Images with pose keypoints:
= = = =
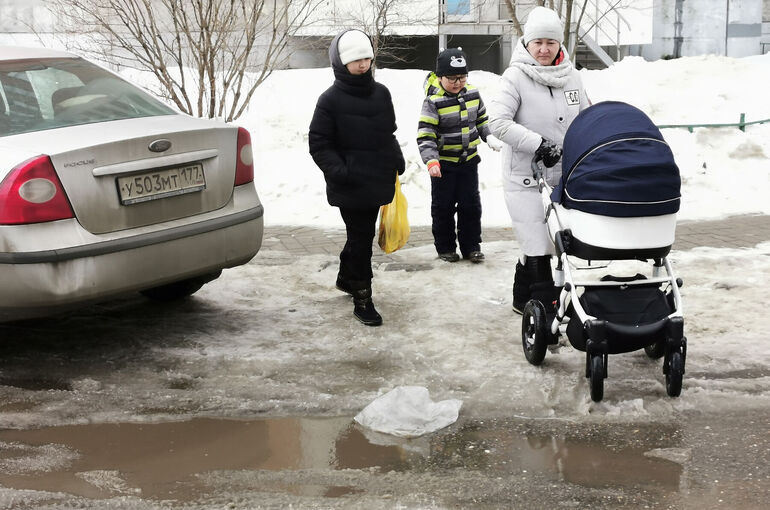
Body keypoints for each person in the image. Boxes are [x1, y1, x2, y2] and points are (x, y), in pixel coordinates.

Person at [488, 7, 589, 313]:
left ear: (560, 44)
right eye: (538, 43)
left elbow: (586, 116)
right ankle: (546, 308)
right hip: (525, 179)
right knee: (538, 245)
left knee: (557, 242)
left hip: (564, 178)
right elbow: (498, 122)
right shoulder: (515, 77)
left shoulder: (572, 76)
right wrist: (538, 144)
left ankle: (522, 298)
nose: (544, 49)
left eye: (551, 42)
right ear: (527, 44)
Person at [308, 29, 405, 326]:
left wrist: (396, 159)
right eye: (355, 60)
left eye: (366, 58)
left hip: (377, 179)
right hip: (350, 184)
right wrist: (341, 171)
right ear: (340, 62)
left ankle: (345, 276)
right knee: (361, 238)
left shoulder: (381, 93)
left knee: (359, 236)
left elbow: (388, 133)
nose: (363, 64)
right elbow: (319, 143)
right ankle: (363, 297)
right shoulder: (330, 100)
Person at [416, 47, 502, 264]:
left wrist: (488, 136)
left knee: (470, 206)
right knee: (443, 207)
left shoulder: (473, 94)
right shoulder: (433, 101)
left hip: (468, 162)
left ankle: (472, 246)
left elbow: (481, 120)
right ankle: (445, 248)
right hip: (443, 165)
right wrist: (431, 160)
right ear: (440, 76)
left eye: (462, 77)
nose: (458, 82)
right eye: (452, 78)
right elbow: (426, 134)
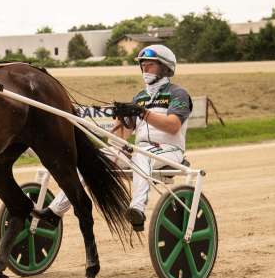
= = = =
Where a record above holds a picture, drop the picture and print the rest exactly.

# Written reply:
Body keypoints for each person in the image. Boxes are [x1, y1, x2, y2] and points are (x, y), in pixel coordinates.

Person at [488, 7, 589, 313]:
left ear: (560, 44)
right eye: (538, 43)
left elbow: (586, 116)
right ankle: (546, 308)
right hip: (525, 179)
right knee: (538, 245)
left knee: (557, 242)
left hip: (564, 178)
right elbow: (498, 122)
right shoulder: (515, 77)
left shoulder: (572, 76)
right wrist: (538, 144)
left ankle: (522, 298)
nose: (544, 49)
left eye: (551, 42)
right ear: (527, 44)
Person at [308, 29, 405, 326]:
left wrist: (396, 159)
right eye: (355, 60)
left eye: (366, 58)
left hip: (377, 179)
right hip: (350, 184)
right wrist: (341, 171)
right ear: (340, 62)
left ankle: (345, 276)
right knee: (361, 238)
left shoulder: (381, 93)
left knee: (359, 236)
left elbow: (388, 133)
nose: (363, 64)
right elbow: (319, 143)
right ankle: (363, 297)
right shoulder: (330, 100)
Person at [416, 47, 502, 264]:
left wrist: (488, 136)
left knee: (470, 206)
right knee: (443, 207)
left shoulder: (473, 94)
right shoulder: (433, 101)
left hip: (468, 162)
left ankle: (472, 246)
left elbow: (481, 120)
right ankle: (445, 248)
right hip: (443, 165)
right wrist: (431, 160)
right ear: (440, 76)
left eye: (462, 77)
nose: (458, 82)
right eye: (452, 78)
right elbow: (426, 134)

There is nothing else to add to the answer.